Province’s 2011 export growth much better than expected, says economist
Economist Peter Hall predicts more modest export growth for Newfoundland and Labrador this year — 5.5 per cent — than its blistering 31.5 jump in 2011. — Photo by Daniel MacEachern/The Telegram
When Peter Hall last visited St. John’s, he had good news for the province.
But the chief economist for Export Development Canada — which forecast the province’s exports would jump 17 per cent in 2011 — was surprised things turned out even better than he’d predicted: a 31.5 per cent leap in total exports last year, a total of C$12.1 billion, good for an overall 2.9 per cent share of Canada’s total goods exported.
“(Commodity) prices were much stronger than we thought they were going to be,” he told the Telegram following his annual luncheon presentation, held in partnership with the Newfoundland and Labrador Environmental Industry Association. “We actually (predicted) diminishing prices in last year’s context as well. That didn’t materialize. What we saw was the Arab Spring, which moved prices up quite substantially in the early part of the year, so certainly from the oil and gas side of things, that was strong. We also saw that copper prices were higher than we thought they were going to be. We had expected a correction to occur; they stayed higher longer than we thought they would. That was true right across the base metal spectrum, so prices can do wonderful things to keep the overall numbers there, because we use numbers that have prices embedded inside of them for the forecast, so that’s a hard one to get right.” Hall added that volumes were also higher than EDC anticipated as well.

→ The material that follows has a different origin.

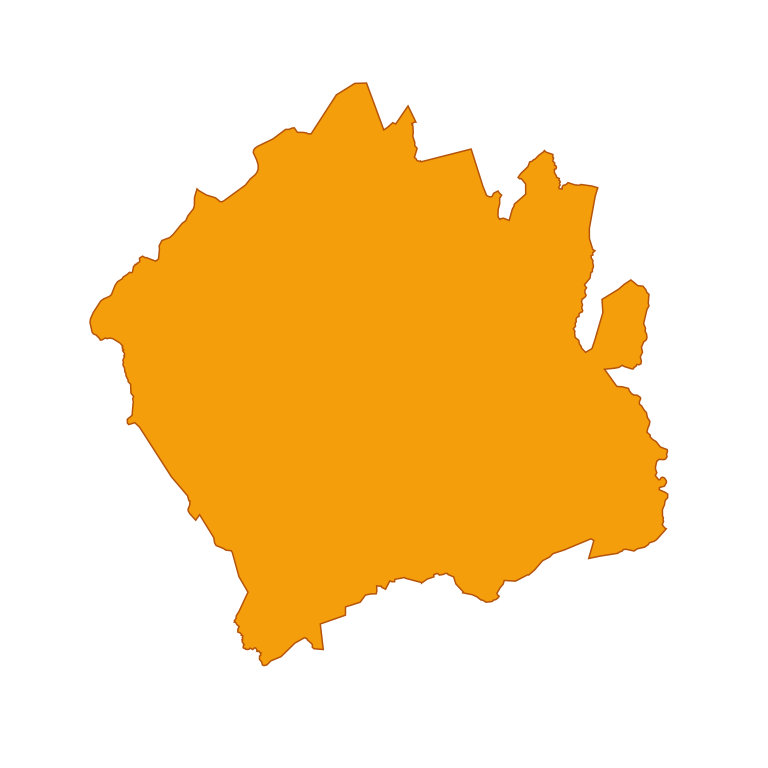 the district of Edenderry Lea-6, Offaly, Ireland, rotated 278°
{"feature_id": "5873133B48901885331675", "entity_name": "Edenderry Lea-6", "entity_type": "district", "adm_level": 2, "iso_a3": "IRL", "parent_name": "Ireland", "parent_adm1": "Offaly", "projection": "orthographic", "projection_center": [-7.208, 53.279], "detail": "fine", "context": "isolated", "style": "filled", "palette": "amber", "viewbox_px": 768, "rotation_deg": 278, "n_neighbors": 0, "source": "geoboundaries", "source_scale": "gbopen_adm2", "svg_char_len": 6149}
<svg xmlns="http://www.w3.org/2000/svg" viewBox="0 0 768 768"><g transform="rotate(278 384 384)"><path d="M182.1,515.3L183.6,521.2L185.2,522.6L186.2,524.9L188.2,526.8L189.8,527.6L191.0,525.8L192.4,524.9L198.7,527.5L202.5,529.9L206.2,530.4L207.1,541.6L215.1,552.9L215.0,553.9L220.5,558.8L231.0,565.5L235.7,572.1L239.5,574.9L244.8,585.7L259.5,610.5L258.2,613.6L239.7,611.0L243.8,622.4L248.9,639.2L249.8,639.7L251.8,643.2L253.3,644.0L253.7,645.0L254.0,647.4L253.4,654.8L256.1,657.9L258.7,664.8L261.7,668.0L263.6,668.8L265.8,673.3L267.8,675.6L279.9,683.7L280.5,682.1L283.4,679.1L286.9,680.0L288.2,679.2L290.5,679.3L291.9,678.2L298.3,677.2L303.6,678.6L306.6,678.5L308.8,679.2L310.7,680.7L314.5,680.3L316.0,677.1L317.6,671.3L319.8,671.2L321.9,676.0L325.8,677.4L327.6,677.0L329.9,674.9L330.5,673.0L329.9,671.6L327.7,670.5L327.4,669.3L331.1,665.4L334.2,666.5L337.1,664.9L339.2,664.4L345.3,664.8L347.6,666.8L348.1,671.8L348.9,673.2L351.3,674.4L353.8,673.6L356.7,674.1L358.4,673.6L360.1,666.4L364.9,661.4L366.7,657.3L368.8,654.8L370.4,654.8L372.9,651.1L376.9,651.4L380.4,652.4L384.0,652.5L387.3,649.6L392.3,647.8L394.1,645.5L398.0,642.3L399.7,639.7L402.0,639.4L405.2,640.2L406.4,639.7L408.2,636.2L407.8,633.0L409.0,630.4L411.4,627.9L413.7,626.7L414.4,620.2L414.0,614.9L429.3,600.3L431.7,610.1L433.1,614.2L435.7,617.4L434.8,619.2L433.4,627.6L433.8,628.9L434.9,629.1L436.9,631.2L438.6,631.7L438.5,633.7L439.7,635.6L442.3,635.7L446.7,634.0L451.4,635.6L456.3,633.8L461.8,635.3L464.4,637.7L466.8,637.9L470.2,637.0L472.5,635.2L475.6,635.2L479.9,632.7L494.3,634.0L498.2,635.5L501.0,634.4L509.7,633.9L511.3,631.5L513.9,630.1L516.9,626.8L516.7,621.7L521.4,614.0L516.1,608.0L510.5,603.1L498.1,588.1L485.2,590.8L455.7,586.5L448.0,585.0L443.4,579.2L447.2,574.4L448.6,574.1L450.8,572.0L454.4,570.7L456.8,566.7L461.8,565.5L462.6,565.8L465.2,563.8L467.7,565.6L470.9,564.8L472.3,565.8L474.5,565.1L476.5,565.6L477.8,566.7L477.9,567.7L480.6,567.4L482.3,568.7L482.9,570.2L484.2,570.6L487.1,569.1L489.9,569.6L493.0,568.1L496.0,568.5L496.1,569.2L498.5,571.3L500.1,571.8L502.2,570.3L504.7,569.9L507.5,571.2L509.4,569.1L510.3,568.8L517.6,573.3L523.2,573.3L524.2,574.7L527.0,574.4L528.4,575.0L530.4,574.9L533.4,573.7L535.2,573.8L537.5,571.8L539.8,571.2L540.8,572.9L542.8,572.3L545.3,574.4L546.1,572.1L556.5,567.2L566.7,565.7L599.3,567.0L608.1,568.4L609.0,562.1L609.0,551.2L608.1,550.2L607.7,545.6L609.0,538.2L606.6,536.3L605.7,533.8L603.7,533.0L601.8,533.2L601.8,530.4L602.9,529.7L605.6,530.7L607.2,529.7L608.3,530.4L609.7,529.8L610.2,528.8L611.9,529.0L612.6,526.2L613.8,525.9L617.0,523.4L620.3,522.8L620.9,524.3L622.3,524.7L624.0,523.9L624.4,522.3L626.6,522.4L628.2,520.0L631.4,520.5L631.9,519.6L634.8,519.3L636.1,512.4L637.5,510.3L636.4,509.9L632.0,505.4L627.8,502.4L626.8,500.8L625.1,499.5L624.3,497.4L619.3,496.3L611.2,490.0L607.2,488.0L606.0,490.1L606.6,491.2L601.8,496.4L591.7,497.9L580.3,488.1L577.9,487.9L574.9,486.7L563.4,485.2L564.8,479.2L564.0,476.7L563.1,476.0L564.5,474.3L566.6,473.4L572.8,472.8L578.4,473.5L584.0,472.7L587.4,474.2L589.0,471.8L591.0,470.0L588.2,466.1L584.5,464.8L584.0,462.4L584.9,459.4L594.0,454.2L628.8,437.6L609.2,389.8L610.0,389.1L609.5,388.0L609.8,385.7L611.6,384.3L612.5,382.6L622.0,384.0L624.3,381.3L627.4,380.9L633.3,378.0L636.9,378.0L643.5,376.7L644.2,375.9L644.9,376.3L645.7,375.3L647.6,377.7L647.8,379.1L662.7,369.1L643.1,359.4L644.0,356.3L638.6,351.8L635.6,348.4L679.6,324.8L677.6,313.2L663.7,296.6L621.5,277.0L621.2,273.7L621.8,272.5L621.9,269.2L621.2,263.2L625.2,259.5L624.5,257.0L623.0,254.7L622.4,251.1L611.2,239.9L602.4,226.7L599.8,223.6L597.6,222.4L595.0,222.3L588.2,226.7L583.7,228.8L579.5,229.5L575.8,228.7L573.4,227.4L568.4,223.0L561.7,219.1L542.9,199.7L541.9,198.1L541.8,196.3L544.9,191.3L546.4,181.9L549.8,173.6L551.2,171.7L542.5,170.4L534.2,171.4L530.8,170.8L523.3,166.4L518.2,165.0L514.9,161.7L502.9,154.5L499.2,151.4L495.2,144.1L489.5,142.1L486.1,142.9L476.4,143.3L473.9,140.8L476.1,130.9L475.9,129.8L477.0,127.1L474.6,124.3L471.7,125.1L470.0,124.1L469.3,122.7L468.2,122.4L467.7,120.8L466.6,120.8L465.6,119.6L459.8,119.3L459.0,118.4L459.2,116.4L456.8,114.5L453.6,110.8L451.7,110.1L448.3,106.0L444.4,104.0L434.5,101.6L432.4,99.7L429.1,94.3L426.5,91.8L414.4,86.2L407.9,84.3L403.9,84.3L394.8,87.7L393.1,89.4L392.5,92.0L389.5,95.9L388.0,96.9L388.3,98.4L390.8,101.7L390.3,103.4L391.3,105.7L391.2,109.1L387.9,116.7L385.2,120.0L384.2,119.5L383.3,120.3L382.4,120.0L381.4,121.5L380.5,120.6L378.0,122.9L376.4,123.0L375.8,122.4L374.8,123.2L371.2,122.1L368.8,123.1L368.0,122.7L365.9,123.1L364.0,124.7L359.8,125.8L358.2,127.1L356.3,127.3L352.2,130.1L350.8,130.3L348.4,133.1L339.7,134.7L336.9,137.7L334.3,137.2L330.6,138.5L330.1,138.2L317.9,138.9L313.3,134.7L309.5,135.4L308.3,136.9L311.0,142.6L307.4,147.8L262.5,186.4L246.0,205.0L241.2,207.1L241.0,208.2L236.7,208.4L232.9,207.4L231.0,207.8L228.4,209.9L222.9,216.5L228.9,219.6L208.2,236.8L203.2,238.3L200.7,240.2L198.7,248.1L197.5,250.4L197.6,256.0L195.9,257.3L173.0,267.2L158.9,278.3L138.4,272.0L134.0,270.0L131.1,270.1L128.9,268.8L128.0,269.4L127.4,268.9L127.1,270.4L125.3,271.7L123.6,274.4L121.0,273.4L118.0,273.8L117.5,276.2L116.2,277.8L115.3,277.6L115.0,279.2L113.9,279.4L113.1,278.9L111.7,279.6L110.8,278.9L110.5,279.6L108.8,279.5L106.5,281.8L105.9,281.2L103.2,281.2L102.7,282.3L102.9,283.3L102.1,283.9L102.1,286.1L102.9,287.6L103.8,288.1L102.8,291.0L104.8,292.6L104.6,293.8L102.8,295.3L101.7,295.1L101.5,296.0L102.2,297.2L100.5,298.8L100.5,299.7L99.8,299.3L98.1,299.7L97.3,298.6L94.0,299.0L91.7,301.5L88.9,302.7L88.4,304.3L89.6,307.2L94.0,310.4L99.7,320.0L115.1,331.9L121.7,340.6L121.1,343.2L120.1,343.5L116.8,348.5L115.7,349.4L113.4,349.6L112.1,351.5L112.6,360.8L137.5,354.3L149.7,378.0L157.9,376.9L164.6,390.8L172.4,395.0L174.3,400.3L175.1,405.4L177.7,405.8L183.1,404.8L183.3,409.5L182.3,410.1L181.0,414.1L189.8,417.2L189.3,419.2L189.7,422.0L192.1,421.9L195.2,431.3L194.6,432.2L192.6,449.1L192.2,449.1L196.8,453.9L200.0,460.3L202.0,459.8L203.9,463.1L202.5,465.5L203.6,469.0L205.1,471.4L205.1,473.2L204.2,474.0L202.7,479.8L196.0,483.0L189.2,491.4L188.2,491.0L187.6,501.0L186.0,506.0L183.7,509.9L183.5,512.4L182.1,515.3Z" fill="#f59e0b" stroke="#b45309" stroke-width="1.5"/></g></svg>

This year, the export credit agency is predicting more modest growth: 5.5 per cent, up slightly from its forecast last year for five per cent in 2012, and 6.8 per cent growth in 2013, due largely to an expected decline in oil production this year.
“The decline in production is mostly influenced by Hibernia, some by Terra Nova, and others partly offsetting that, but not enough to keep the numbers quite modest for this year,” he said. “And then, of course, we have prices staying about the same level for this year in terms of oil prices, and then falling five bucks next year.” The agency is predicting a price of $100 per barrel (using the West Texas Intermediate benchmark, different from the Brent crude figure the provincial government uses in its estimate this year of $123 a barrel).
Hall rejects what he says is the common wisdom now that wild market fluctuations are the new normal; with market indicators like housing and auto purchasing indicating the United States is pulling itself into recovery, he expects Europe’s financial turmoil to stabilize, and there is much potential for future growth. Canada’s relative stability means it stands to benefit from any recovery, but whether it will have the available skilled labour to take advantage is another story, he said.
“This is a huge problem for Canada, as far as I’m concerned, as somebody that has spent my life analyzing the fundamental dynamics of the Canadian economy,” he said. “I’ve got severe concerns about the labour force.” Skills development and immigration policies will have to be augmented to help Canada meet its growing labour needs, he said.